Collins continues: “History tends to portray the European empires as the creations of kings and nation-states. But as Stephen Bown’s ‘Merchant Kings’ reminds us, private economic interests did as much as statesmen to colonize the globe on behalf of Europe.”
  
We are saying in this editorial that in 1950 in British Honduras at the birth of the People’s Committee, there were many similarities between BEC, on the one hand, and Clive’s East India Company and Rhodes’ British South Africa Company, on the other. More than that, Belizeans would be well advised, we think, to seek out the similarities between Lord Michael Ashcroft, on the one hand, and Clive and Rhodes, on the other.
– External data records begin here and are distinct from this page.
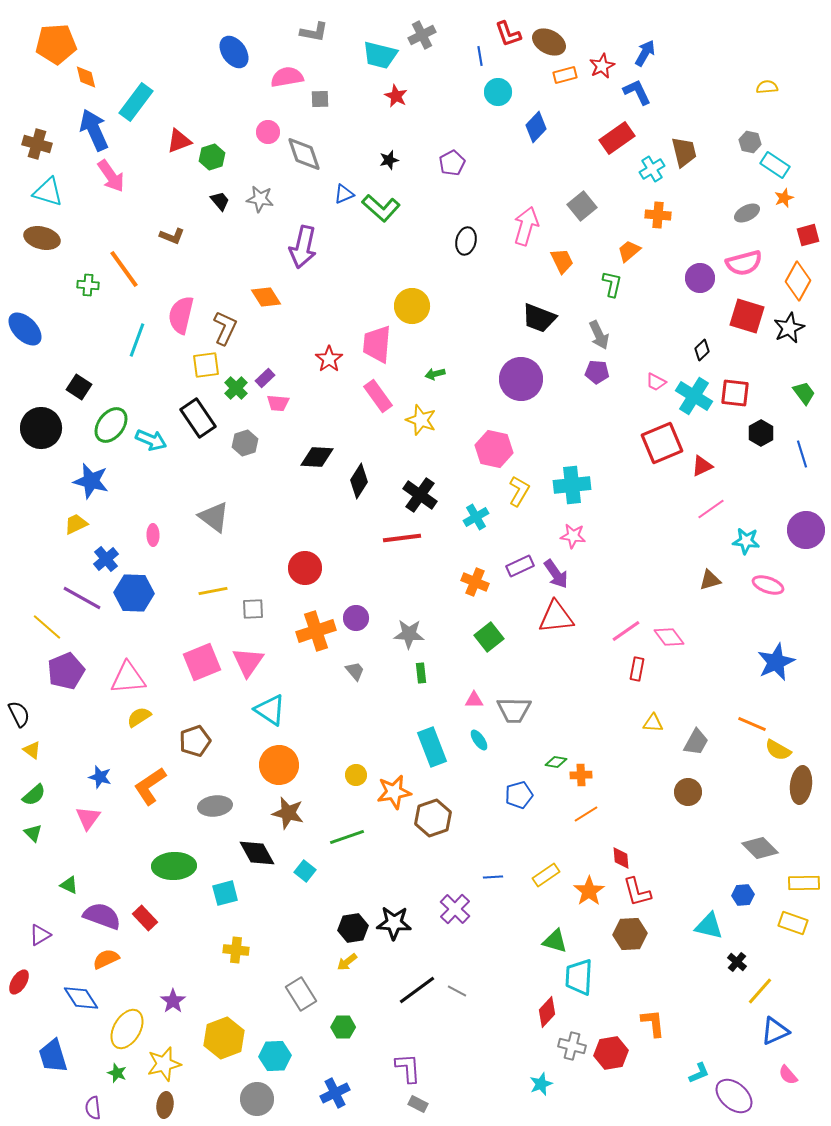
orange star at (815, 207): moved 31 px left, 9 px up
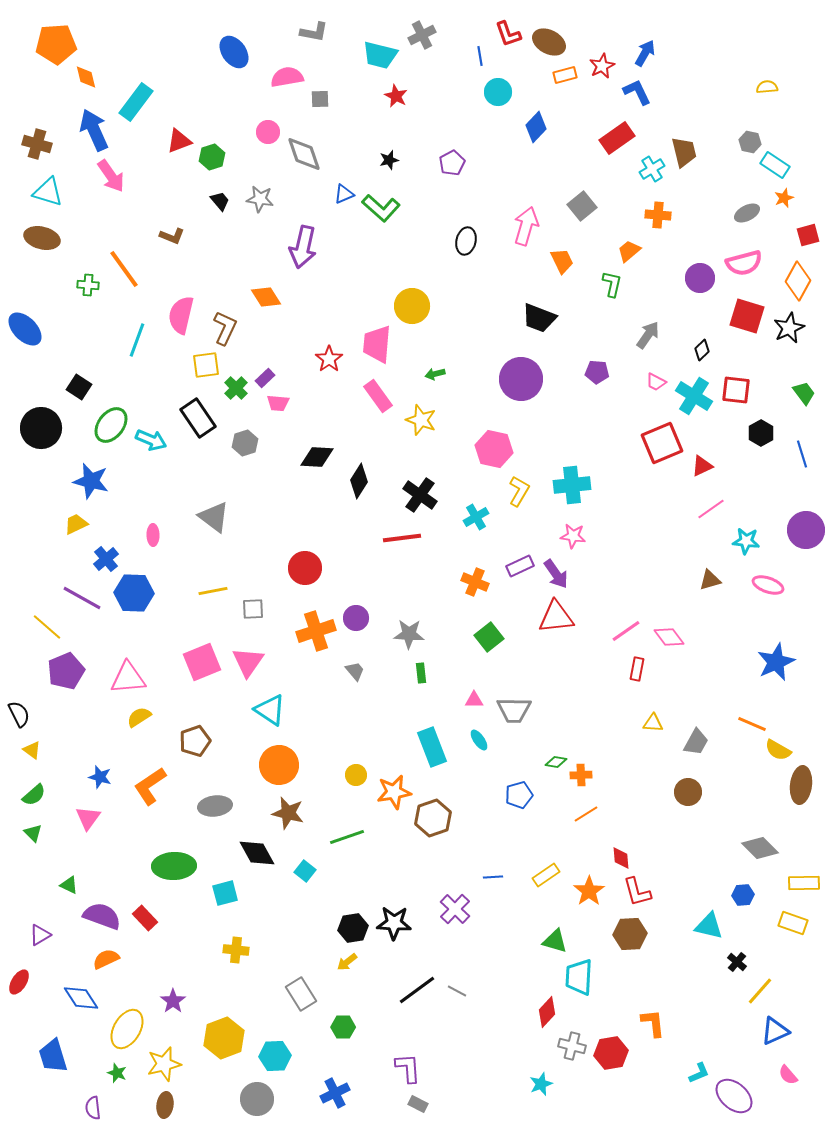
gray arrow at (599, 335): moved 49 px right; rotated 120 degrees counterclockwise
red square at (735, 393): moved 1 px right, 3 px up
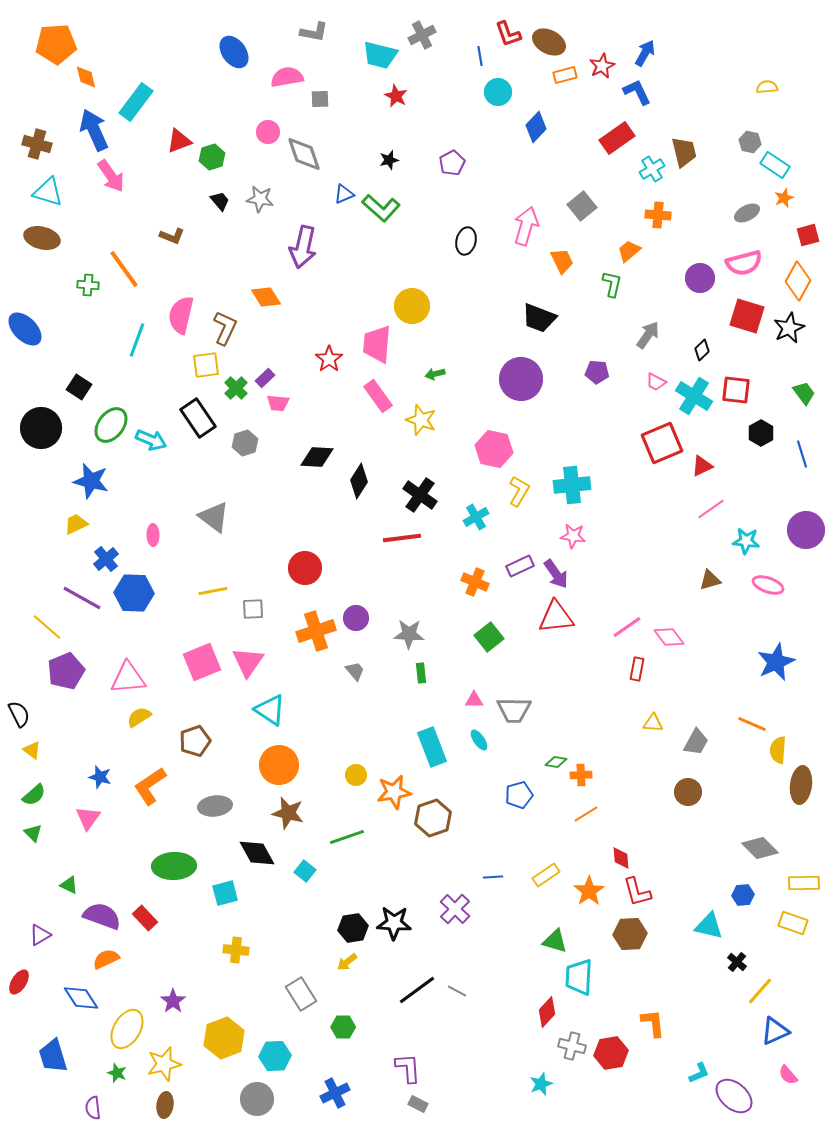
pink line at (626, 631): moved 1 px right, 4 px up
yellow semicircle at (778, 750): rotated 64 degrees clockwise
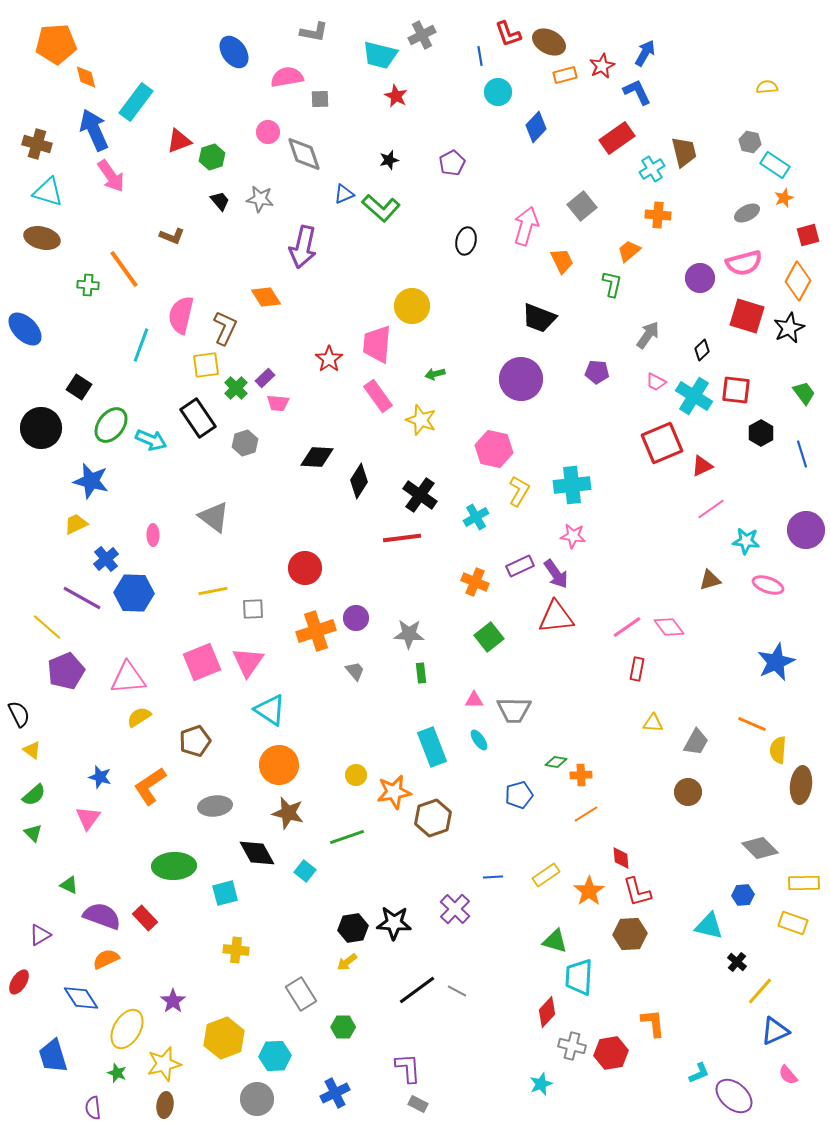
cyan line at (137, 340): moved 4 px right, 5 px down
pink diamond at (669, 637): moved 10 px up
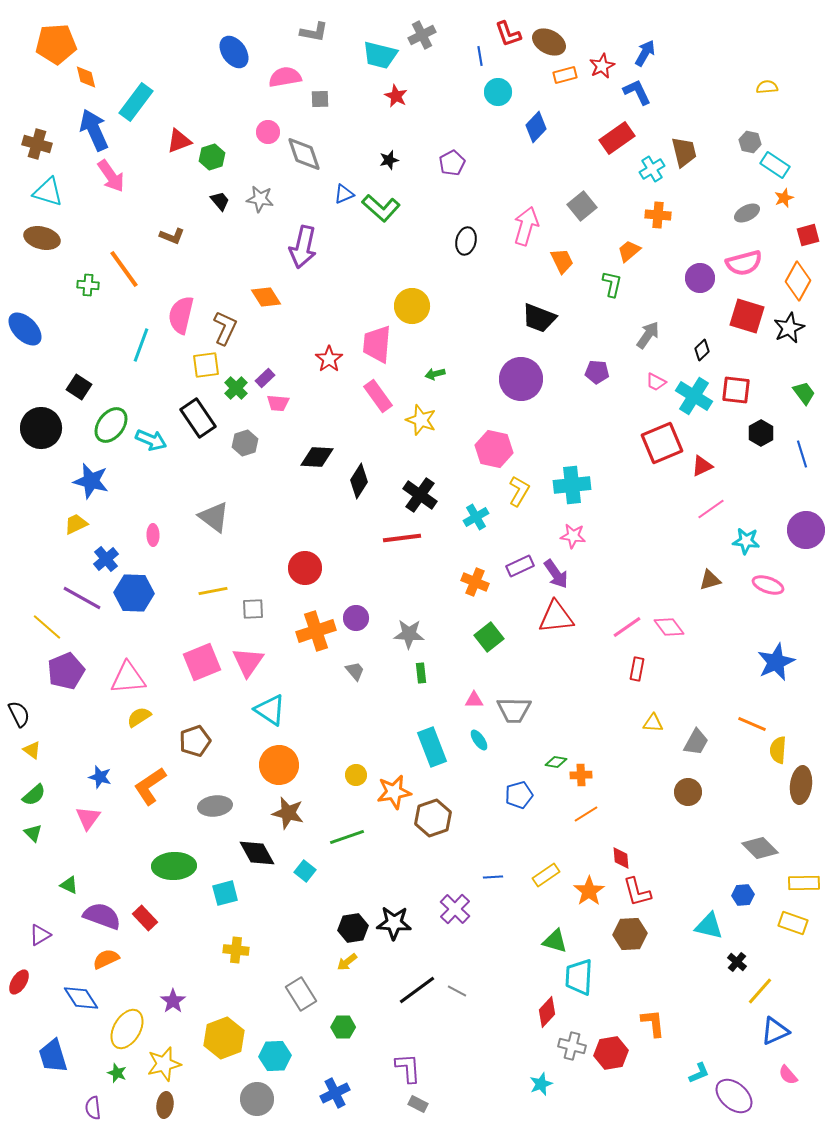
pink semicircle at (287, 77): moved 2 px left
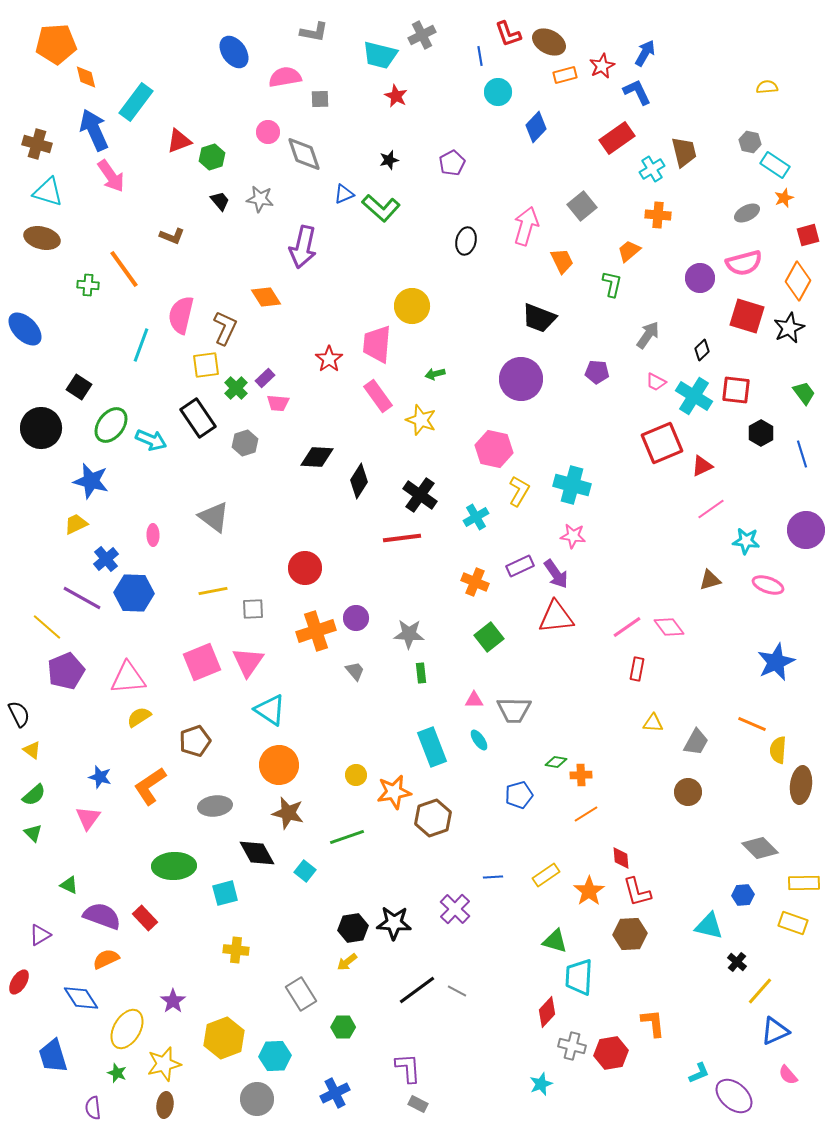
cyan cross at (572, 485): rotated 21 degrees clockwise
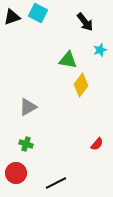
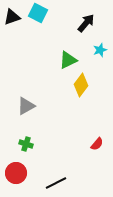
black arrow: moved 1 px right, 1 px down; rotated 102 degrees counterclockwise
green triangle: rotated 36 degrees counterclockwise
gray triangle: moved 2 px left, 1 px up
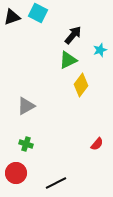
black arrow: moved 13 px left, 12 px down
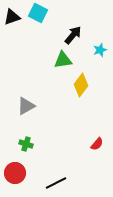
green triangle: moved 5 px left; rotated 18 degrees clockwise
red circle: moved 1 px left
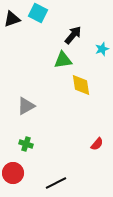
black triangle: moved 2 px down
cyan star: moved 2 px right, 1 px up
yellow diamond: rotated 45 degrees counterclockwise
red circle: moved 2 px left
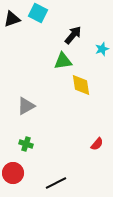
green triangle: moved 1 px down
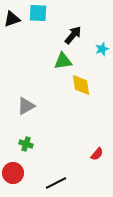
cyan square: rotated 24 degrees counterclockwise
red semicircle: moved 10 px down
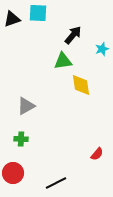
green cross: moved 5 px left, 5 px up; rotated 16 degrees counterclockwise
In 1950, British colonialism had a business face on North Front Street and in Gallon Jug – BEC. In 2010, Belizeans have to ask themselves just what exactly does the business face of Lord Michael Ashcroft represent where Buckingham Palace and Whitehall are concerned. 
   
We are not trying to make a hero of Bob Turton. He was a businessman, which is just another way of saying “predator.” But, he was a Belizean. He got into a fight with other predator business interests, which were British in their shareholding and loyalty. And so, partly because human beings usually protect their own, in 1950 Belizeans rallied behind the PUP, which was native and therefore pro-Bob Turton.
   
Sometime during the PUP’s 1989 to 1993 term of office, Lord Michael Ashcroft, if we are to judge by his gobbling up of Belize’s most important and profitable business asset – BTL, at fire sale rates, essentially “acquired” the PUP. At the time, the Rt. Hon. George Price was only the titular Leader of the PUP. The de facto PUP leaders were Ralph Fonseca, Said Musa, and Glenn Godfrey, personal favorites of Mr. Price’s. Bob Turton must have turned in his grave.
   
It has gotten worse. The present Leader of the Opposition People’s United Party has been a serious business partner of Lord Ashcroft’s for several years. It is not a partnership Mr. Briceño has given any indications of abandoning. Yet, Mr. Briceño aspires to leadership of the nation-state of Belize. It must be that he believes that there is no conflict of interests between being Lord Ashcroft’s partner and being Leader of Belize. We think that most Belizeans think otherwise, but that is what elections are about, you know. The proof of the pudding, as they say, is in the eating.